__Direction__.
Please continue the Stralfors company report past its last sentence.

__Supplied text__.
-------------------------
Göthe Parkander Deceased
Stralfors' Board Member, formerly Chairman of the Board and CEO, Göthe Parkander died on 10 February 2005. Göthe Parkander, born in 1924, commenced employment at Stralfors in 1948, and took over management of the company in 1953. Having managed the company for 46 years, he retired as Group CEO in 1999. He was Chairman of the Board during the period 1993 to 2004, after which he was appointed Honorary Chairman

Fourth Quarter
Stralfors' earnings continue to improve. During the fourth quarter, operating income of MSEK 24.8 excluding non-recurring items was recorded, an increase of almost MSEK 20 compared with the same period of 2003 (5.0). All three divisions report improved earnings. During the fourth quarter, sales amounted to MSEK 799, an increase of 3% compared with the same period last year (775).
-------------------------
__Material provided__.

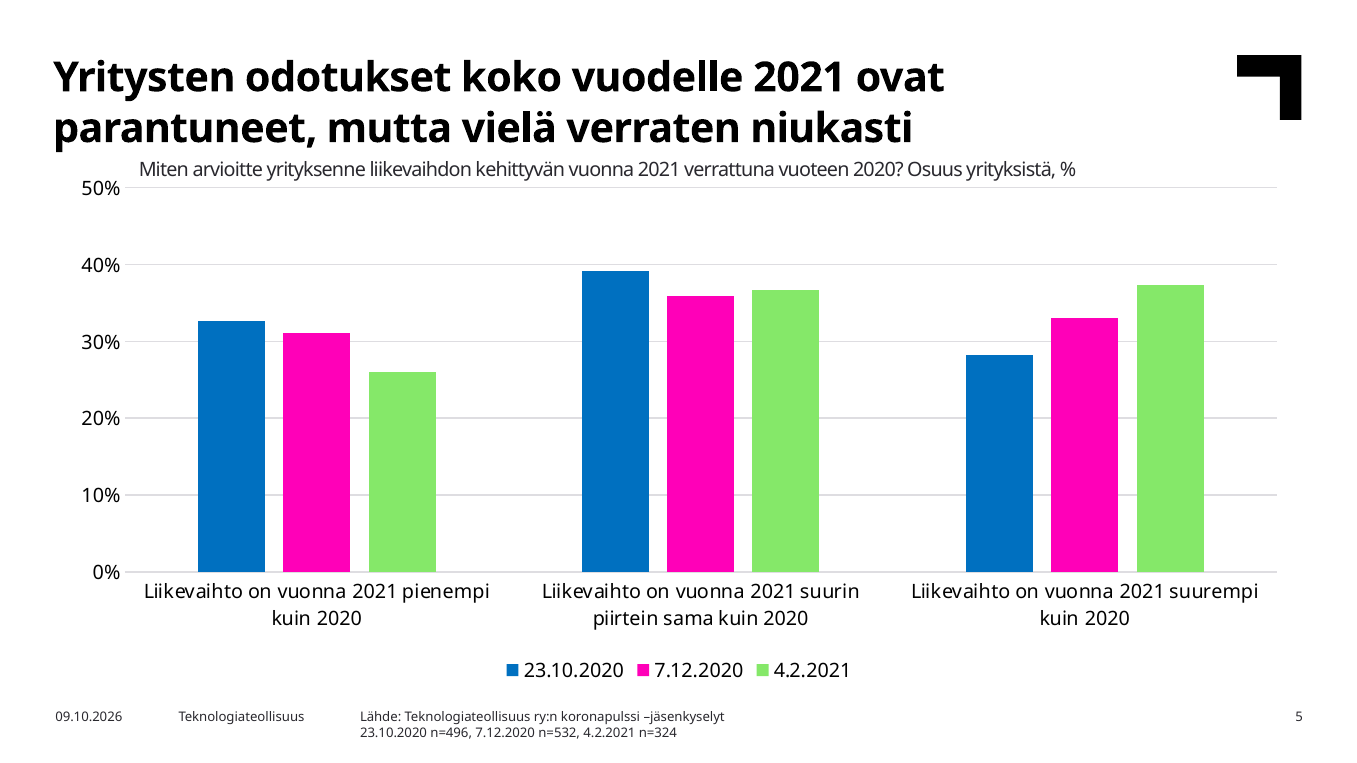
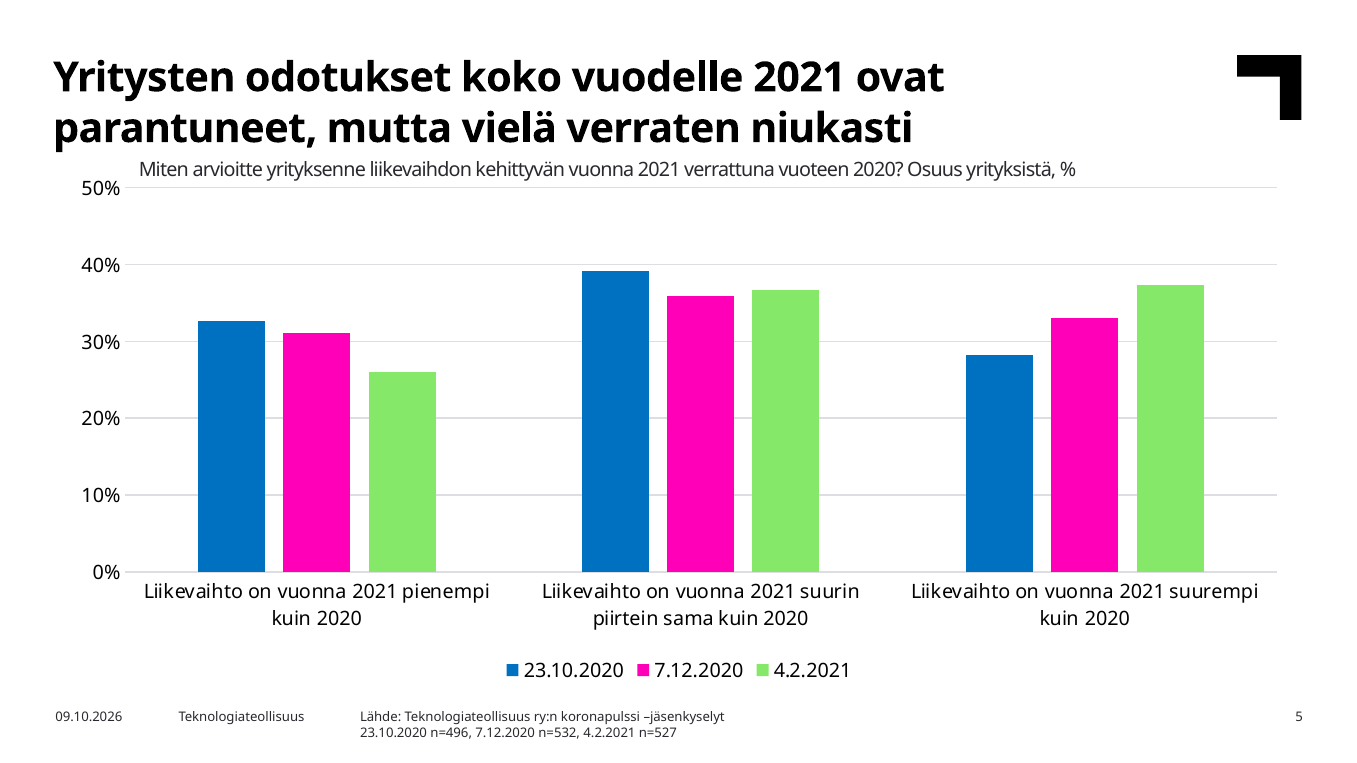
n=324: n=324 -> n=527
-------------------------
__Right answer__.
Operating income for 2004 as a whole amounted to 62.8 excluding non-recurring items, which is MSEK 46 more than in 2003 (16.3). The Graphic Solutions and Information Logistics Divisions report considerable improvements in earnings. During 2004, sales amounted to MSEK 3 058 (2 991). Growth has occurred primarily within the Information Logistics Division, while the other divisions generally report unchanged sales.

For 2004, items affecting comparability of MSEK 20 net were reported, of which MSEK 56 refer to capital gains in connection with the establishment of a joint venture with Böwe and MSEK 36 refers to one-off costs, for implementation of the retrenchment programme which was initiated during the third quarter.

Operating cash flow has developed well, and for 2004 amounted to MSEK 151 (31).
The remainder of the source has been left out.